Girl`s Day muss ein Mädchentag bleiben!

Die GRÜNE-Ratsfraktion weist die Forderung der Jungen Union zurück, den Girl`s Day auch für Jungen zu öffnen. Der Girl`s Day diene dazu, den Mädchen der Klassen 5 - 10 frauen-untypische Berufe näher z...

Die GRÜNE-Ratsfraktion weist die Forderung der Jungen Union zurück, den Girl`s Day auch für Jungen zu öffnen. Der Girl`s Day diene dazu, den Mädchen der Klassen 5 - 10 frauen-untypische Berufe näher zu bringen. Deshalb müsse er ein Mädchen-Tag bleiben.
"Es ist eine geradezu peinliches Zeugnis von profunder Unkenntnis, wenn Christdemokratinnen wie Dinah Stollwerk nun die Diskriminierung der Jungen gegen den Girl`s Day ins Feld führen", so die frauenpolitische Sprecherin der grünen Ratsfraktion Margit Göbel.
Nach Informationen des Deutschen Städtetages würden sich heute immer noch vier von fünf Schulabgängerinnen für gerade einmal 25 meist typisch weibliche Dienstleistungsberufe wie Arzthelferin, Frisörin, Krankenschwester etc. entscheiden. Dies zeige deutlich, dass noch ganz viel Bewusstseinsarbeit bei Eltern, Jugendlichen und in den Betrieben erforderlich sei, um diese strukturelle Ungleichbehandlung zu beseitigen.
Göbel schlägt der Sprecherin der jungen Union Dinah Stollwerk vor, das Konzept des Girl`s Day dahingehend zu überdenken, dass im Unterricht die strukturellen beruflichen Unterschiede von Männern und Frauen thematisiert werden und hier explizit die Jungen einbezogen werden.

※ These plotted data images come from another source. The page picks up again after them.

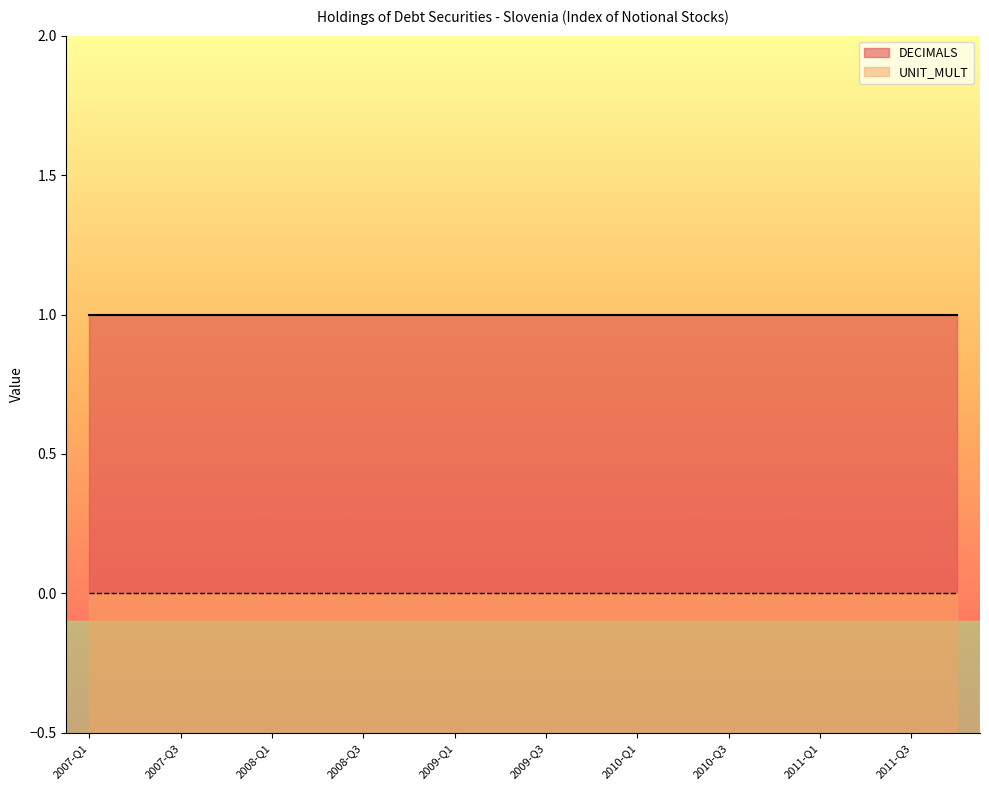

How many series are shown in this chart?

2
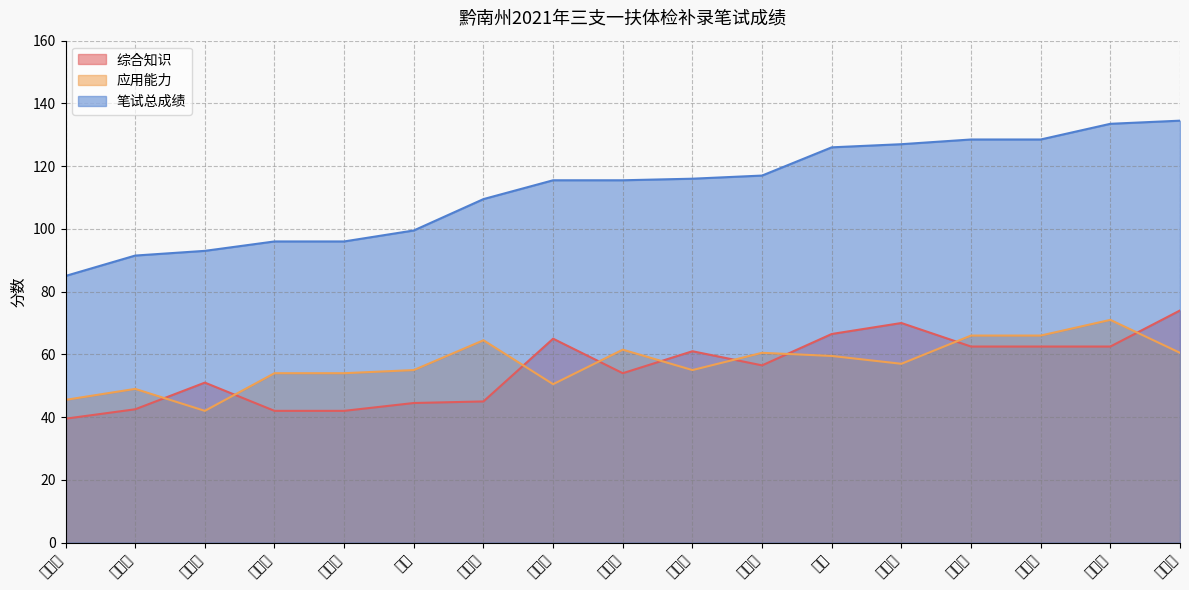

How many data points does each series have?

17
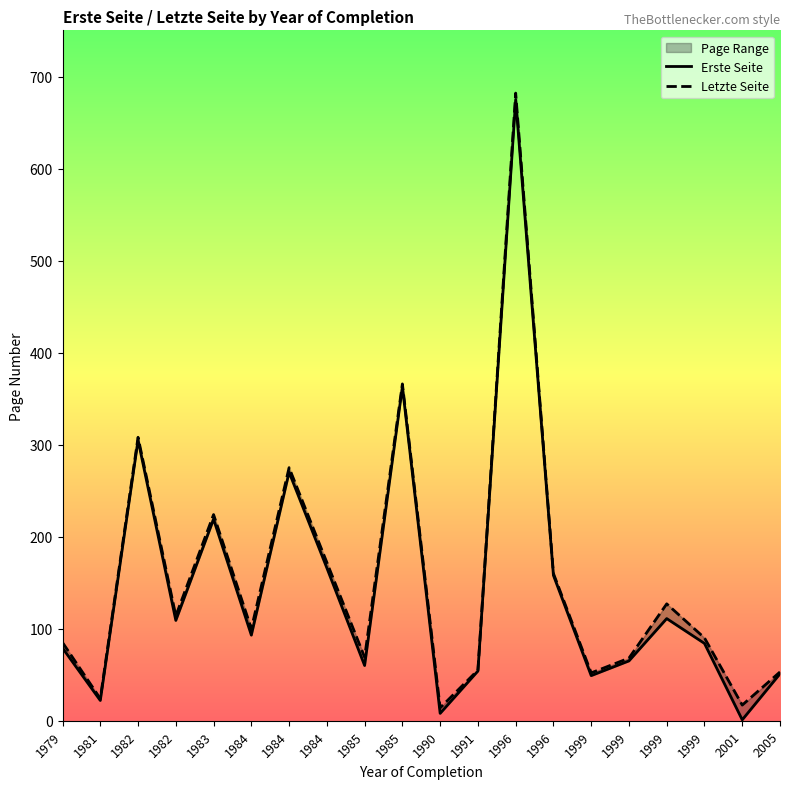

Rank the series at 1990 from highest to lowest value.

Letzte Seite, Erste Seite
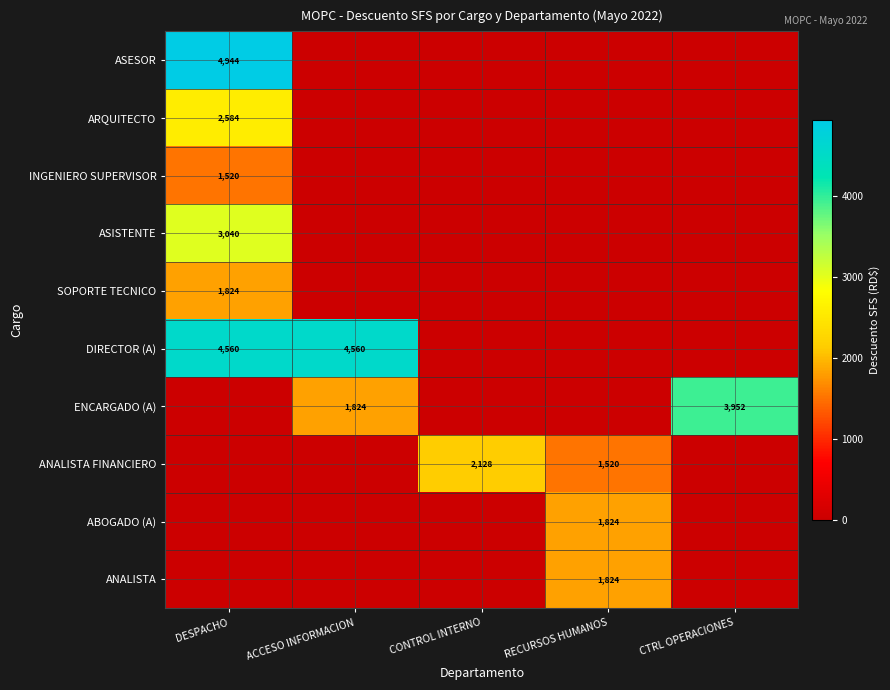

Which series has the widest spread of values?

ASESOR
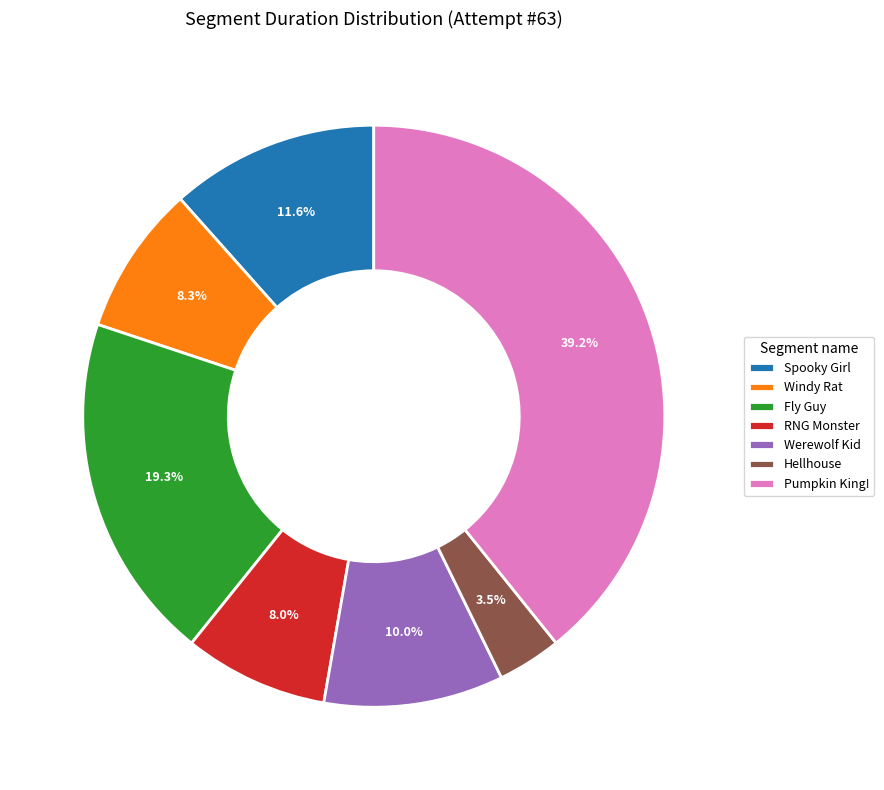

Approximately how many times larger is the value at Fly Guy compared to RNG Monster?

2.4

Außerdem könne man auch darüber nachdenken, am Girl`s Day interessierte Jungen in jungen-untypische Berufe (z.B. als Frisör oder als Arzthelfer) einzuführen. Mit einer generellen Öffnung des Girl`s Day für Jungen, wie sie die Christdemokraten fordern, würde dagegen das Ziel, Gleichbehandlung auch in der beruflichen Praxis herzustellen, verfehlt.